Слезы у нее капают прямо в тарелку с нетронутым «мясным хлебом» и недоеденной картошкой, крупные детские слезы, похожие на дождевые капли.
– У тебя что-то плохое случилось? В школе, да?
Один кивок. Старательно задрала голову вверх, затем старательно ее опустила – этакое преувеличенное подчеркивание. Ничего, я сейчас выясню, что там у нее за тайны.
– Перестань плакать, малышка. Ну-ну, успокойся. – Я глажу ее по кудрявой головке, надеясь, что это поможет, но больше всего мне хочется как раз заорать во все горло. – Может, тебе кто-то сказал что-то плохое?
С ее губ срывается еле слышный стон.
– Кто-то из девочек?
Я не убираю руки, и она, не пытаясь освободиться, отрицательно мотает головой. Значит, это не дети.

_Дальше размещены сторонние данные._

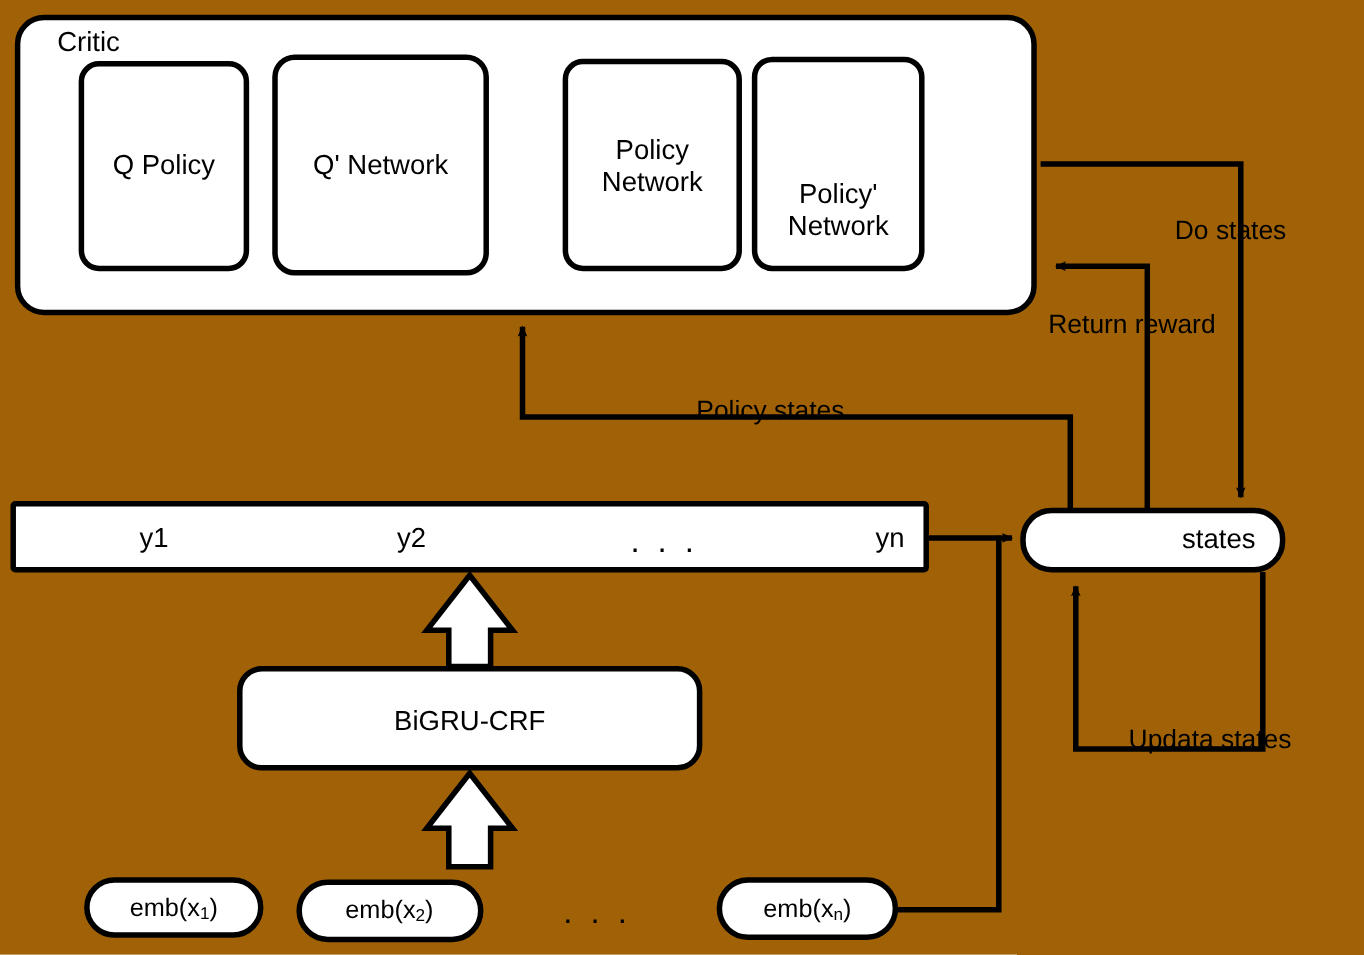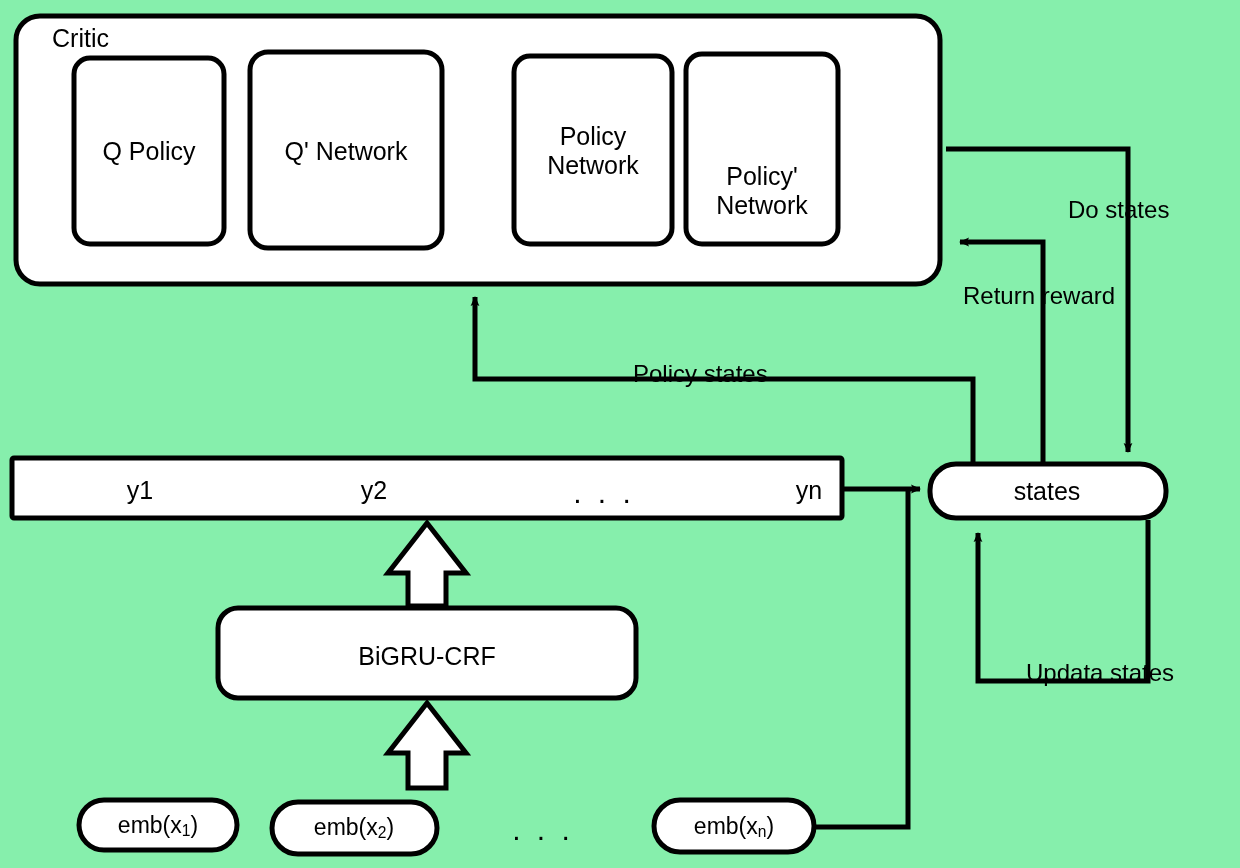--- a/index.html
+++ b/index.html
@@ -8,21 +8,21 @@
     padding: 0;
     background: #ffffff;
   }
   body {
     font-family: "Liberation Sans", sans-serif;
   }
   #diagram-root {
     position: relative;
     width: 1240px;
     height: 868px;
-    background: #86efac;
+    background: #a16207;
     overflow: hidden;
   }
   #diagram-svg {
     position: absolute;
     left: 0;
     top: 0;
     width: 1240px;
     height: 868px;
   }
   .lbl {
@@ -123,27 +123,27 @@
     <div>Network</div>
   </div>
 
   <div class="lbl box-text lbl-center" style="left:762px; top:151px;margin-top:40px;">
     <div>Policy'</div>
     <div>Network</div>
   </div>
 
   <div class="lbl edge-label" style="left:1068px; top:196px;">Do states</div>
 
-  <div class="lbl edge-label" style="left:953px; top:282px;margin-left:10px;">Return reward</div>
+  <div class="lbl edge-label" style="left:953px; top:282px;">Return reward</div>
 
   <div class="lbl edge-label" style="left:633px; top:360px;">Policy states</div>
 
   <div class="lbl edge-label" style="left:1026px; top:659px;">Updata states</div>
 
-  <div class="lbl box-text lbl-center" style="left:1047px; top:491px;text-align:right;">states</div>
+  <div class="lbl box-text lbl-center" style="left:1108px; top:491px;text-align:right;">states</div>
 
   <div class="lbl ybar-text lbl-center" style="left:140px; top:490px;">y1</div>
 
   <div class="lbl ybar-text lbl-center" style="left:374px; top:490px;">y2</div>
 
   <div class="lbl dots lbl-center" style="left:604px; top:493px;">. . .</div>
 
   <div class="lbl ybar-text lbl-center" style="left:809px; top:490px;">yn</div>
 
   <div class="lbl box-text lbl-center" style="left:427px; top:656px;">BiGRU-CRF</div>

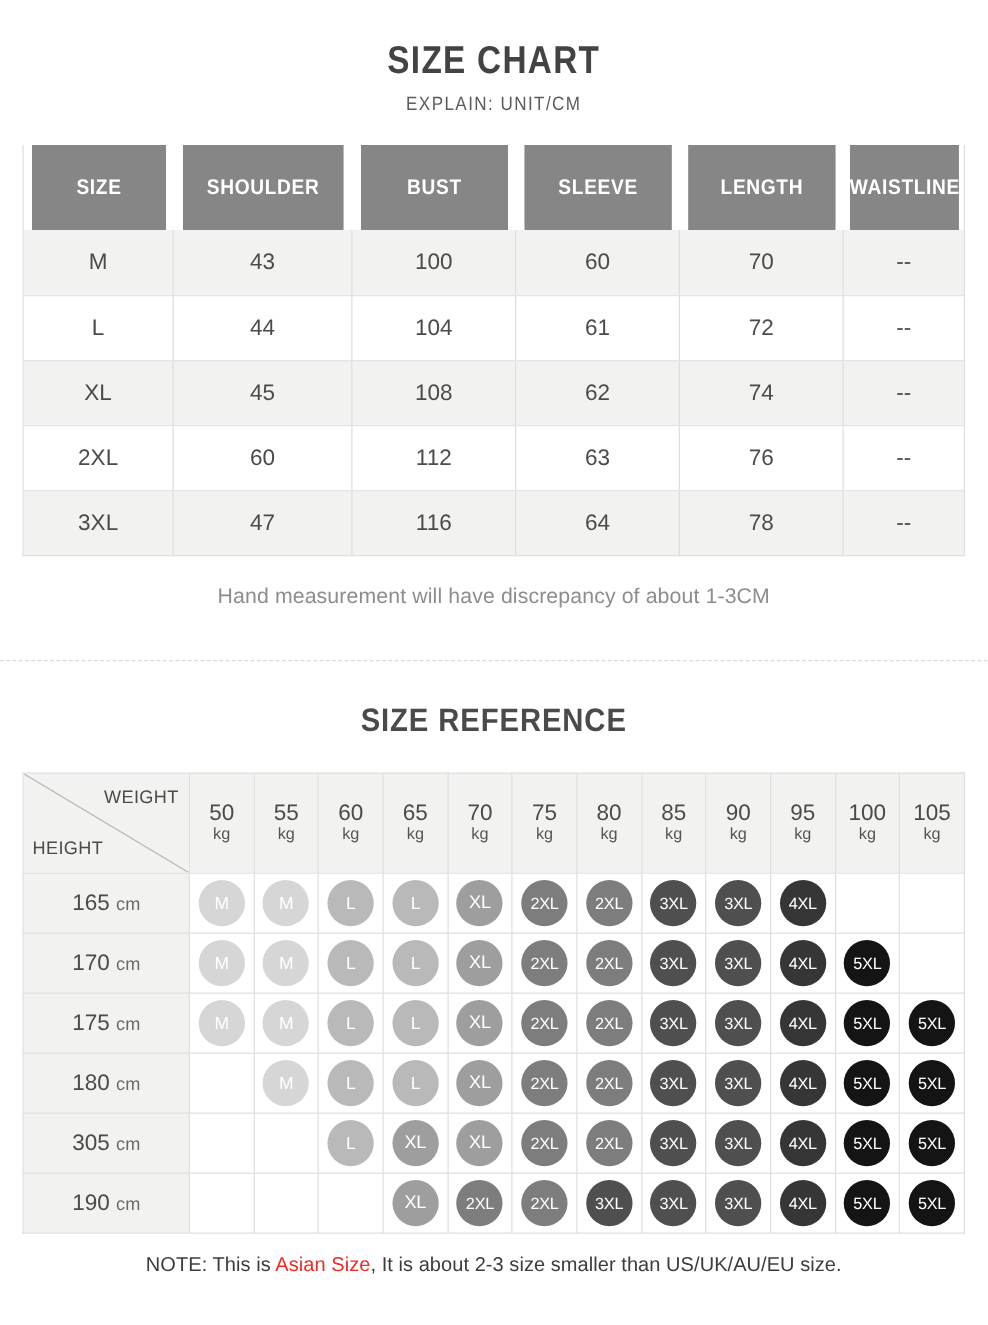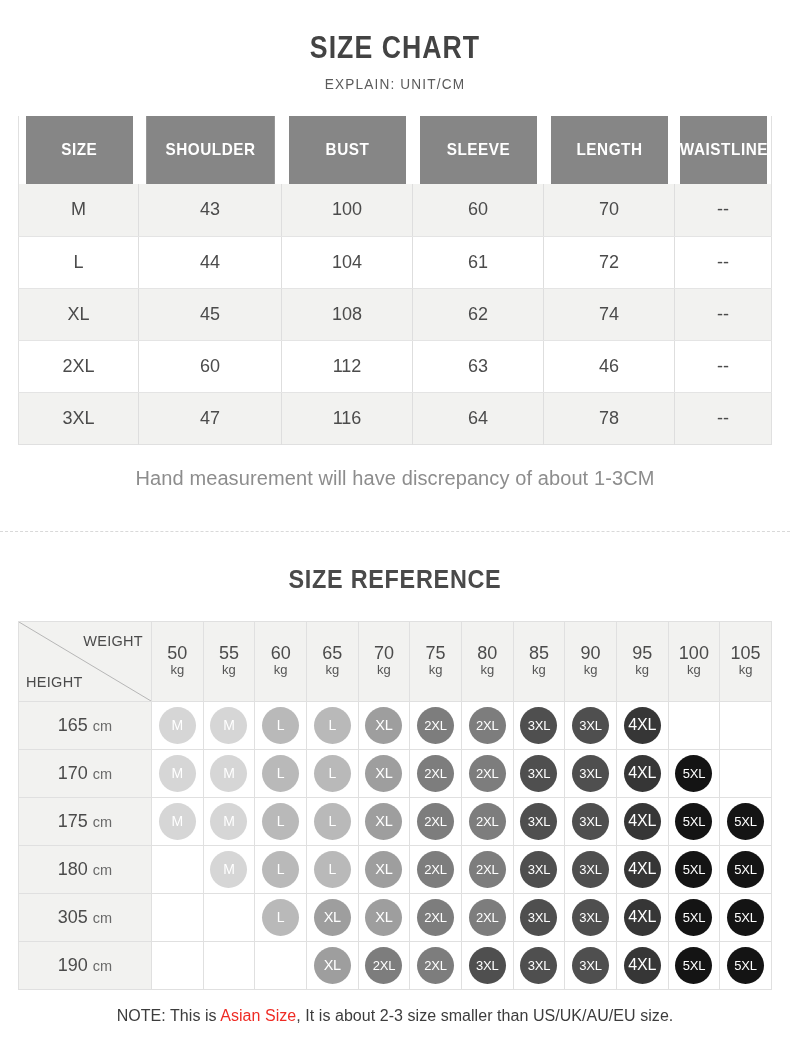--- a/index.html
+++ b/index.html
@@ -61,21 +61,21 @@
   }
   table.size-chart tbody td:last-child { border-right: none; }
   table.size-chart tbody tr.odd td { background: #f2f2f0; }
   table.size-chart tbody tr.even td { background: #ffffff; }
   table.size-chart tbody tr:last-child td { border-bottom: none; }
   .chart-border { border-left: 1px solid #e0e0e0; border-right: 1px solid #e0e0e0;
                   border-bottom: 1px solid #e0e0e0; padding-left: 40px; }
 
   .hand-note {
     text-align: center;
-    font-size: 20px;
+    font-size: 17px;
     color: #8d8d8d;
     margin-top: 22px;
     letter-spacing: 0.1px;
   }
 
   .dash-divider {
     margin: 41px 0 0 0;
     height: 1px;
     border-top: 1px dashed #d9d9d9;
   }
@@ -156,21 +156,21 @@
     color: #ffffff;
     font-size: 14px;
     letter-spacing: -0.2px;
     line-height: 1;
   }
   .bubble.sz-M   { background: #d6d6d6; }
   .bubble.sz-L   { background: #b9b9b9; }
   .bubble.sz-XL  { background: #9e9e9e; font-size: 14.5px; }
   .bubble.sz-2XL { background: #7d7d7d; font-size: 13px; }
   .bubble.sz-3XL { background: #4f4f4f; font-size: 13px; }
-  .bubble.sz-4XL { background: #363636; font-size: 16px; }
+  .bubble.sz-4XL { background: #363636; font-size: 13px; }
   .bubble.sz-5XL { background: #141414; font-size: 13px; }
 
   .footer-note {
     text-align: center;
     font-size: 16px;
     color: #3c3c3c;
     margin-top: 17px;
     letter-spacing: 0.05px;
   }
   .footer-note .hl { color: #ef2b24; }
@@ -218,21 +218,21 @@
             <td>108</td>
             <td>62</td>
             <td>74</td>
             <td>--</td>
           </tr>
           <tr class="even">
             <td>2XL</td>
             <td>60</td>
             <td>112</td>
             <td>63</td>
-            <td>46</td>
+            <td>76</td>
             <td>--</td>
           </tr>
           <tr class="odd">
             <td>3XL</td>
             <td>47</td>
             <td>116</td>
             <td>64</td>
             <td>78</td>
             <td>--</td>
           </tr>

– Ваша учительница? – Я успеваю заметить ее взгляд – мимолетный, брошенный на Стивена, – и все сразу понимаю. – Стивен, сегодня твоя очередь убирать со стола, хорошо? – говорю я ему.
Он одаривает меня
– Пожалуйста, – прибавляю я, не особо надеясь, что это поможет.
Но, как ни странно, взгляд его становится мягче, и он начинает собирать тарелки, стараясь сперва ополоснуть каждую, прежде чем складывать их в стопку в раковине. Он делает мне это маленькое одолжение, а я, глядя на него, все время вижу перед собой преподобного Карла Корбина и тот жест, каким он сегодня простер свою длань, предлагая мне присесть
Близнецы без возражений присоединяются к показательной уборке посуды, которую устроил Стивен, и наконец-то мы с Соней остаемся наедине.
– Ну, как ты, дорогая? Все прошло? – спрашиваю я, касаясь рукой ее лба. Еще минуту назад моя девочка кипела, как банка с джин-тоником, забытая на крыльце в июльскую жару; но сейчас она уже немного успокоилась. Испарина исчезла, хотя и холодным огурцом в пупырышках ее тоже не назовешь.
Вот это-то и есть самое ужасное. То, что происходит буквально у меня на глазах, когда я замечаю, как опасливо Соня следит за Стивеном, и как она сразу успокаивается, стоит ему сделать шаг в сторону кухни. Да, это самое ужасное, потому что теперь я понимаю, чего – кого! – действительно боится Соня.